READING TEXT:
--------

EE 509: Applied Environmental Statistics

Course syllabus

Instructor:

Michael C. Dietze

dietze@bu.edu

STO 457A

Office hours by appointment

Goals:

The primary focus of this course is on probability-based statistical methods employed in the environmental, earth, and ecological sciences. Students in this class will explore a variety of statistical modeling topics from both a likelihood and Bayesian perspective, building progressively from simple models to sophisticated analyses. Students will be exposed to the concepts behind these approaches, the computational techniques to implement them, and their application to common problems in environmental science.Throughout the focus will be on how to construct statistical models that allow us to confront theory with data. The first third of the course will cover foundational concepts. The middle third will work from simple linear regression up to general linear mixed models and hierarchical models with particular emphasis on the complexities common to environmental data: heteroskedasticity, missing data, latent variables, errors in variables, and multiple sources of variability at different spatial,temporal, and taxonomic scales. The last third will cover time-series and spatial data, both of which are ubiquitous in the environmental and earth sciences. Attention throughout the course will be given to environmental applications, and in particular data and models unique (e.g. mark-recapture, matrix population models) or particularly important (e.g. kriging, CAR) to earth and environmental science.

Contact hours/week: Three 50-min lectures and one 2-hr computer lab

Prerequisites:

Introductory statistics (CAS MA115/116 or MA213/124 or equivalent) and

Calculus I (CAS MA121 or CAS MA123 or equivalent) and

Probability(CAS MA581) or consent of the instructor

BU HUB:

This course meets the following HUB learning outcomes

Philosophical Inquiry and Life’s Meanings

1. Students will demonstrate knowledge of notable works in philosophical thought, make meaningful connections among them, and be able to relate those works to their own lives and those of others.

This course makes important connections between the philosophy of science and the practical applications of statistical methods. We explicitly discuss multiple alternative schools of thought in the philosophy of science (Popper, Kuhn, Polanyi, Lakotos) and how they relate to hypothesis testing and model selection. A core, recurring component of the course involves an ongoing discussion about Bayesian vs. frequentist philosophies: What do probability and uncertainty mean (e.g. is probability subjective or objective)? How does the fact that we can never observe the world perfectly affect our ability to make inferences? Is there chance/stochasticity in the world around us, or is the universe fundamentally deterministic, and how does that belief affect our ability to make inferences about the world around us? How do these philosophies impact the types of questions we can ask about the natural world? Students will demonstrate this knowledge through a combination of exam questions and lab reports.

--------

DATASET:
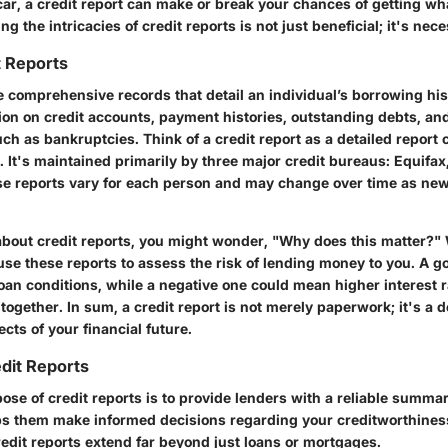
car, a credit report can make or break your chances of getting wh
g the intricacies of credit reports is not just beneficial; it's nec
t Reports
e comprehensive records that detail an individual’s borrowing his
ion on credit accounts, payment histories, outstanding debts, a
ch as bankruptcies. Think of a credit report as a detailed report 
 It's maintained primarily by three major credit bureaus: Equifax
e reports vary for each person and may change over time as new
bout credit reports, you might wonder, "Why does this matter?" We
se these reports to assess the risk of lending money to you. A go
loan conditions, while a negative one could mean higher interest
altogether. In sum, a credit report is not merely paperwork; it's a
ts of your financial future.
dit Reports
se of credit reports is to provide lenders with a reliable summar
lps them make informed decisions regarding your creditworthines
redit reports extend far beyond just loans or mortgages.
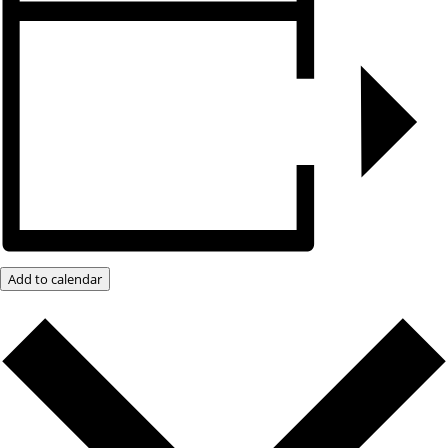
Add to calendar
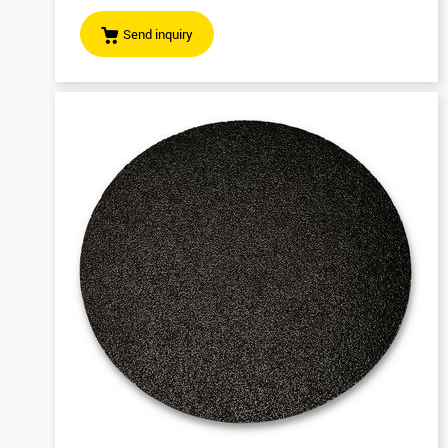
Send inquiry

--------

QUESTIONS:
1. Answer these questions from the course syllabus:
(a) What computer session is held each week, and how long is it?
(b) Which course number is given for the probability prerequisite?
(c) What kinds of data does the last third of the course cover?
2. Continue the course syllabus from the point where it stops.
The entries are not needed for anything here.

RESULTS FOR THE EXERCISE:
1.
(a) One computer lab, lasting two hours.
(b) CAS MA581.
(c) Time-series and spatial data.

2.
2. Students will demonstrate the reasoning skills and possess the vocabulary to reflect upon significant philosophical questions and topics such as what constitutes a good life, right action, meaningful activity, knowledge, truth, or a just society.

As noted in Outcome 1, this course will ask students to reflect on significant questions about knowledge and truth. Demonstration of vocabulary, reasoning skills, and notable works will occur through exam questions and lab report questions.

Writing Intensive

1. Students will be able to craft responsible, considered, and well-structured written arguments, using media and modes of expression appropriate to the situation.

The semester project is a core component of this course, which culminates in a 5000 word paper (15-20 pages double spaced, plus abstract, figures, tables, and citations) written according to the guidelines and style of a scientific journal. The development of the paper is scaffolded through a number of project milestones where students get feedback from the instructor and have the opportunity to revise the different sections of the paper (project prospectus = Introduction, model description = Methods, preliminary results = Results). There is also one lab (#12) specifically set aside for paired reviews, where students receive both oral and written feedback from a peer. In addition, students will also submit thirteen other lab reports, with a typical length of 10-25 pages each (including text, code, figures, and tables). Aimed at graduate student and upper-level undergraduates in our major, learning well-structured scientific writing is the key mode of expression appropriate for this discipline.

2. Students will be able to read with understanding, engagement, appreciation, and critical judgment.

In addition to technical writing, this course will help students to better develop skills at technical reading. Indeed, a core aim of this course is to enable students to be able to read and critically evaluate the modern quantitative methods used in the primary scientific literature. Specifically, through the use of case-study based labs students will learn how to evaluate the hypotheses laid out in each problem, the statistical models used to test these hypotheses, and the results and discussion of such models.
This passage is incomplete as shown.